# new additions



## gothling (Jan 6, 2011)

the photos are taken by my other half and edited by me, on a log on a white background, i photoshopped the backgrounds to make it more interesting....

female 1 aztec










female 2 storm









female 3 möu









male nero









i'll do some proper pics later


----------



## bethmccallister (Mar 5, 2010)

Awww those turned out really cool. Nero is so sleek and shiny!


----------



## gothling (Jan 6, 2011)

he's almost pink, and has realy dark dark red eyes


----------



## zoocrewmice (May 5, 2009)

They are cute! Storm is my favorite.


----------



## gothling (Jan 6, 2011)

they're from someone who breeds for feeders, he had amassive tank with lots running about in and he just said pick what ever ones you want.

i'm not sure any of them would be classed as proper colours, or what each would be. he did say they may have bald mice pop up on the litters because they have a bald ancestor.
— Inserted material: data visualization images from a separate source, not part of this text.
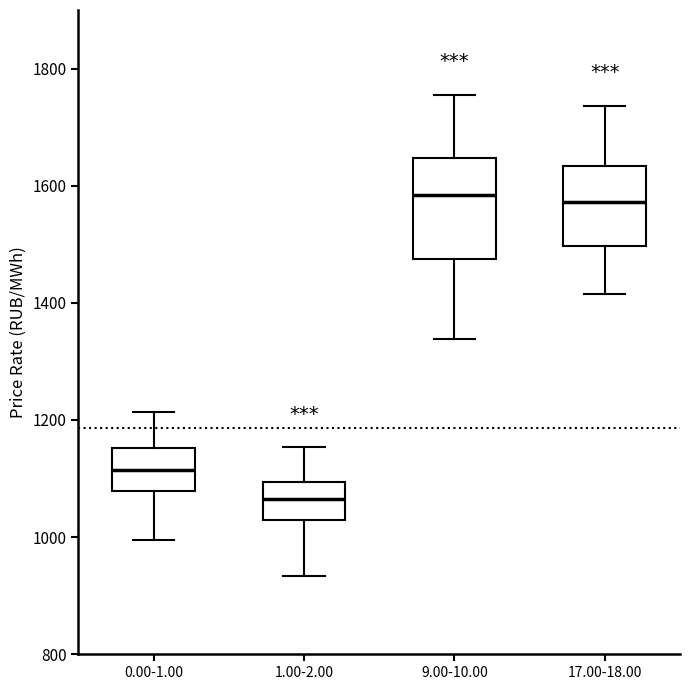

Reading left to right, read every box against the y-axis: the position of its median line, the range the box covers, and the ends of its whiskers. The values are not printed on the chart, so give them approximately, as read against the axis.

0.00-1.00: median 1120, box 1080 to 1160, whiskers 1000 to 1220
1.00-2.00: median 1060, box 1020 to 1100, whiskers 940 to 1160
9.00-10.00: median 1580, box 1480 to 1640, whiskers 1340 to 1760
17.00-18.00: median 1580, box 1500 to 1640, whiskers 1420 to 1740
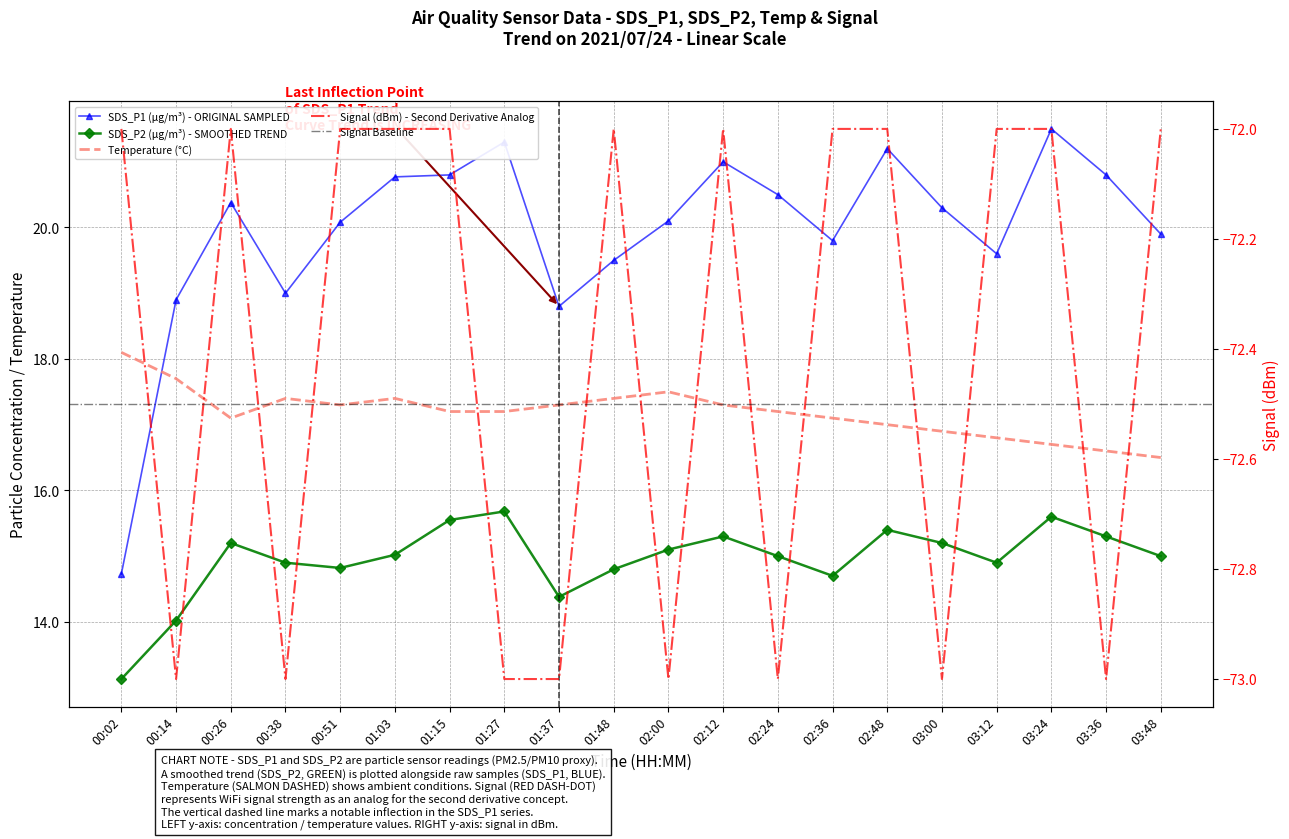

Which series has the largest range (max minus min)?

SDS_P1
you can't see it on the pic but aztec has a caramel coloured belly and dark dark brown top,
nero is my favorite looking, and möu is my other halves fav.


----------



## The Boggit keeper (Mar 5, 2010)

Those pics are great, cute meeces too!


----------



## moustress (Sep 25, 2009)

Nicely done!


----------



## minibears (Jul 30, 2010)

beautiful photos and meece


----------



## Anubis (Dec 19, 2010)

great photoshopping! very cute


----------



## SevenlevelsofDante (Nov 13, 2010)

What cuties! Great pics!


----------



## IrisheaglesOne (Dec 4, 2010)

They are beautiful! My favorite is Aztec!


----------